BRIEF DESCRIPTION OF THE DRAWINGS
FIG. 1 depicts an example architecture including the deployment of
AM/AV scanning application logic and AM/AV scanners.
FIG. 2 depicts an example host device on which AM/AV scanning
application logic may be deployed.
FIG. 3 depicts a schematic diagram of the locations at which AM/AV
scanning application logic can be deployed.
FIG. 4 is a flow chart depicting example operations for placing
electronic data traffic in a ranked order according to computed
conditional probabilities.
FIG. 5 illustrates an example rank list based on final conditional
probabilities calculated for multiple segments or portions of
electronic data traffic
FIG. 6 is a flow chart depicting example operations for selecting a
second or subsequent scanner to scan electronic data traffic.
FIG. 7 is a flow chart depicting example operations for updating
instances of AM/AV scanning application logic based on randomly
sampled and scanned electronic data traffic.

== Input data ==
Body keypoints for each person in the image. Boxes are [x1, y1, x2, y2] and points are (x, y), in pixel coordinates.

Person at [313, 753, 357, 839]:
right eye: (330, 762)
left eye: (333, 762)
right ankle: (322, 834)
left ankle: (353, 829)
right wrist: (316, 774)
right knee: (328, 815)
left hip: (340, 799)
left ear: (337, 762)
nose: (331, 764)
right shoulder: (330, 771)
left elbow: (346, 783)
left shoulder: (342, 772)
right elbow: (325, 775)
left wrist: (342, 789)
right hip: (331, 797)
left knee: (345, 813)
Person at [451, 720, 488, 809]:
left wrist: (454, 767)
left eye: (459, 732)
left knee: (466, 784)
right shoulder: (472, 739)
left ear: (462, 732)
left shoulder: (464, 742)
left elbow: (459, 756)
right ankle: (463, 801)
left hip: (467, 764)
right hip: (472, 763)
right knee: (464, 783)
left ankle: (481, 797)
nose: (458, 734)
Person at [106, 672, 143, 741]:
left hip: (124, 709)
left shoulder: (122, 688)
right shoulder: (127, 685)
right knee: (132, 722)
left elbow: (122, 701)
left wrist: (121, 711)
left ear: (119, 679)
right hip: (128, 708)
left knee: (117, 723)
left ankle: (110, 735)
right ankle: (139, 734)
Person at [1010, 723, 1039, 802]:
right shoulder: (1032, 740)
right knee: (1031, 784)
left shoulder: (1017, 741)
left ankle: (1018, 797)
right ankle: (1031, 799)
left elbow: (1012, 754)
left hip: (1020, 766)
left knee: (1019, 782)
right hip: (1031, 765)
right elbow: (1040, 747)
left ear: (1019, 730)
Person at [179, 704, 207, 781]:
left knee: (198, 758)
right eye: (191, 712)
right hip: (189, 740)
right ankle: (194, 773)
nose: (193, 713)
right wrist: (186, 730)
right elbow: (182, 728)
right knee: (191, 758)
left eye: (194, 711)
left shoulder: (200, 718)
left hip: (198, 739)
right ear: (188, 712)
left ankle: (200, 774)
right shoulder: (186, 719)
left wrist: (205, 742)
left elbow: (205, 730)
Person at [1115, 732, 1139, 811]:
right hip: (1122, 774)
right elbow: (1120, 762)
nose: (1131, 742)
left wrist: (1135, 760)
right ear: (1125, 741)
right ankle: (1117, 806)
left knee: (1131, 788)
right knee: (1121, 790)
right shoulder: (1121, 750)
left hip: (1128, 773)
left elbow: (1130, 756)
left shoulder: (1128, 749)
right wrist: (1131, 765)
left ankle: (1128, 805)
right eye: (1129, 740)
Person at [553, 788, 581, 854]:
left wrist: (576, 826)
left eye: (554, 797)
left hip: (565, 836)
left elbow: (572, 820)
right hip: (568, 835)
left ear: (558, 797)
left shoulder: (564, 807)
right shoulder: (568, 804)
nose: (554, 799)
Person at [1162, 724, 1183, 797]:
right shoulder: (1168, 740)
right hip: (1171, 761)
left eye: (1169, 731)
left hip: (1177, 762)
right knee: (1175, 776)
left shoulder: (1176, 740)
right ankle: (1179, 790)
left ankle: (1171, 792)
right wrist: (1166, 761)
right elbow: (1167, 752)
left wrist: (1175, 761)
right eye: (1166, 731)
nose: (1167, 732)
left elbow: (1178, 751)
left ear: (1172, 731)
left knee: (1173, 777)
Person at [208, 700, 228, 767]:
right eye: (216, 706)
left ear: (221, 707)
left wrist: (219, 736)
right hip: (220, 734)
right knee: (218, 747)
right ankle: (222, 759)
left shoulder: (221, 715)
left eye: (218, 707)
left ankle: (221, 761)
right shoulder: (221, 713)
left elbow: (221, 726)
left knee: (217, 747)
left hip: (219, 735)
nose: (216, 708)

==

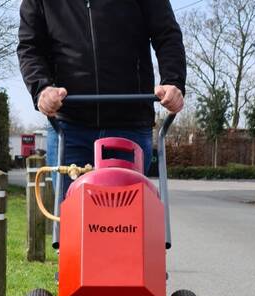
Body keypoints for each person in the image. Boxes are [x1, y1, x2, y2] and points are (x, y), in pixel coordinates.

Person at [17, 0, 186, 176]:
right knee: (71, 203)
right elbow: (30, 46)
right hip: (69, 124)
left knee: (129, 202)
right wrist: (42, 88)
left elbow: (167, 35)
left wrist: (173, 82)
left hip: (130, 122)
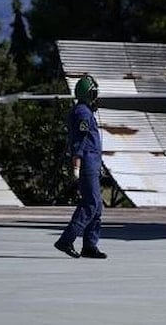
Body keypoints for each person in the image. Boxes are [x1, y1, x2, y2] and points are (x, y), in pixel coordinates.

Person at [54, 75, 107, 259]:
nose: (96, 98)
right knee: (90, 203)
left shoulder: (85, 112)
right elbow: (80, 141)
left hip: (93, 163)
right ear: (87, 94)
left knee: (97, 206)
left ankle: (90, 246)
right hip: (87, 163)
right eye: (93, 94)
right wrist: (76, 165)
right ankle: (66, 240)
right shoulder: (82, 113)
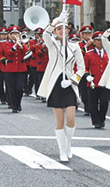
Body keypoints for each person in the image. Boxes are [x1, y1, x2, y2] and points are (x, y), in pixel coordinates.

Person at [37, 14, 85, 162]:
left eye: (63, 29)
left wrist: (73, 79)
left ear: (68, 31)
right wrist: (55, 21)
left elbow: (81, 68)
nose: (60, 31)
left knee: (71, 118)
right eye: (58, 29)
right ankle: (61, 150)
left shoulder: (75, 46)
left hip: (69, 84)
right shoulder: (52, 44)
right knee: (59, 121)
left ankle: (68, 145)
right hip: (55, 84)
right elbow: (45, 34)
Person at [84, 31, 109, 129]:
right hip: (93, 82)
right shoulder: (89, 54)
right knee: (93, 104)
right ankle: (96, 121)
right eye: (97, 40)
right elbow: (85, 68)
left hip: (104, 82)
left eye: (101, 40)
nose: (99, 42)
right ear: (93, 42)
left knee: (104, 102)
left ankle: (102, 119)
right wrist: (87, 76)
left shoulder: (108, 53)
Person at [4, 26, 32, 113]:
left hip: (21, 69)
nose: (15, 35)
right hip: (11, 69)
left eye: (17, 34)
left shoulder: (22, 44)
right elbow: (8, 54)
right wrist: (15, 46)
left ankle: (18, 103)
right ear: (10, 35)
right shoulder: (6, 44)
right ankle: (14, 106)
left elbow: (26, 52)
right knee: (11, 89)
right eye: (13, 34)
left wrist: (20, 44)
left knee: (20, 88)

==

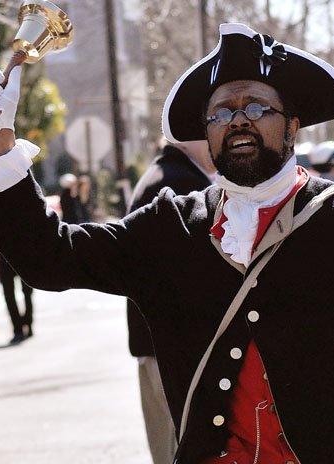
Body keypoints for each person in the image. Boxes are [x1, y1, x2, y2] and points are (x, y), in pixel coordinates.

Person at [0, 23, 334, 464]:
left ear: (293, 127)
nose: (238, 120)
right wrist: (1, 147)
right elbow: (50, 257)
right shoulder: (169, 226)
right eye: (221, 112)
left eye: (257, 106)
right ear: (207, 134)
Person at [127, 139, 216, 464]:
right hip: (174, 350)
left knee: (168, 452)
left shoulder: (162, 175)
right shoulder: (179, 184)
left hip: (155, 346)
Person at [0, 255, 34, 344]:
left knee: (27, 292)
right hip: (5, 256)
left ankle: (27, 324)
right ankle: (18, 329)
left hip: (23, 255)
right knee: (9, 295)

== Actions to take ==
1. From the drawing descriptions, extract the stretch from "BRIEF DESCRIPTION OF" through "conditional probabilities." and copy it word for word.
2. Decide whether each statement agrees with the drawing descriptions. Answer yes or no, and quote the deciding words. (a) FIG. 4 is a flow chart of operations that rank electronic data traffic by computed conditional probabilities. (b) FIG. 2 shows an example architecture that includes the AM/AV scanners. (c) FIG. 7 covers updating instances of AM/AV scanning application logic from randomly sampled and scanned traffic.

== Exercise answers ==
1.
BRIEF DESCRIPTION OF THE DRAWINGS
FIG. 1 depicts an example architecture including the deployment of
AM/AV scanning application logic and AM/AV scanners.
FIG. 2 depicts an example host device on which AM/AV scanning
application logic may be deployed.
FIG. 3 depicts a schematic diagram of the locations at which AM/AV
scanning application logic can be deployed.
FIG. 4 is a flow chart depicting example operations for placing
electronic data traffic in a ranked order according to computed
conditional probabilities.

2.
(a) Yes: "FIG. 4 is a flow chart depicting example operations for placing electronic data traffic in a ranked order according to computed conditional probabilities."
(b) No: "FIG. 2 depicts an example host device on which AM/AV scanning application logic may be deployed."
(c) Yes: "FIG. 7 is a flow chart depicting example operations for updating instances of AM/AV scanning application logic based on randomly sampled and scanned electronic data traffic."